Approximate Bayesian Computation

This is no longer part of my research, however I think it is a good method to work with. It is a model based alternative for NCPA. The ABC framework is much more flexible than NCPA and so can be used to test other hypotheses as well.

The idea behind the ABC framework is to have a model from which you want to estimate parameters (which can also be various demographic models too).
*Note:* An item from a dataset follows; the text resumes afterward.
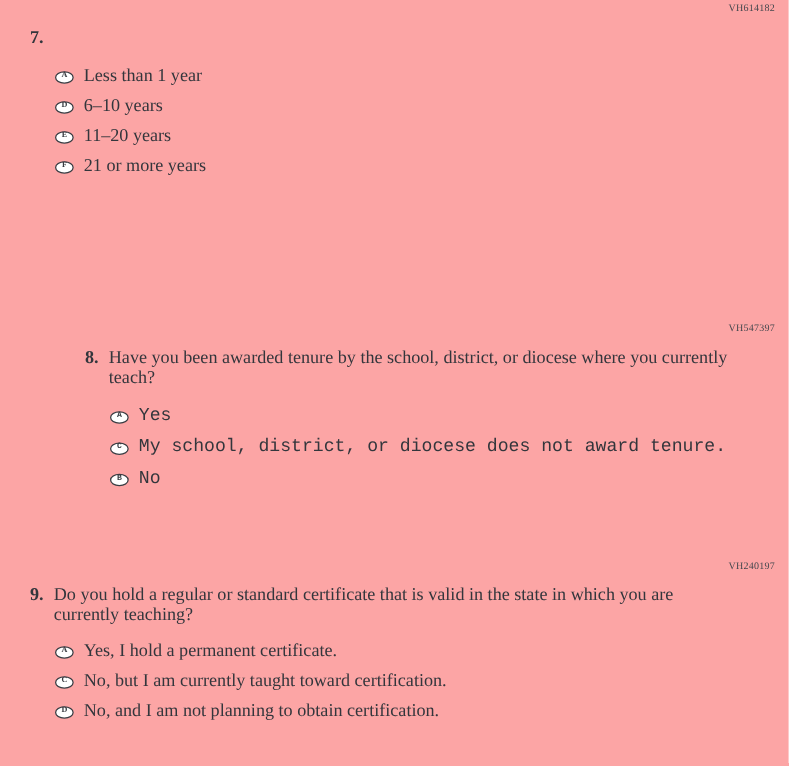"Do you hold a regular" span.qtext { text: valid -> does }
By assigning prior distributions to these various parameters you then simulate data by selecting point values from these priors and using them to simulate data under the desired model. You then chose a set of summary statistics that capture the information about the model (e.g. number of segregating sites, number of haplotypes, and so on), and calculate these summary statistics on the data generated. You then repeat the process of randomly selecting parameter values from the prior to generate more datasets. The number of datasets needed depends on the number of summary statistics. Once you have a sufficient number of datasets you then calculate the same set of summary statistics on your real data (the one you wish to investigate). By using some sort of rejection/regression method, you can then select which datasets are closer to the real dataset by comparing summary statistics. Using the datasets that are ``closest'' to the real data set, you can then use the parameters associated with each dataset to build posterior distributions of the parameters.

Although this process is simple in theory, some aspects of this process still need a lot of work. For example which summary statistics are appropriate, and how many are needed to capture the information required? Is there a better way to selecting the ``closest'' datasets than a rejection or regression approach? There are also other questions to be answered, however the method does allow you to esimate the error present, and provides a way to analyse datasets quickly and effectively.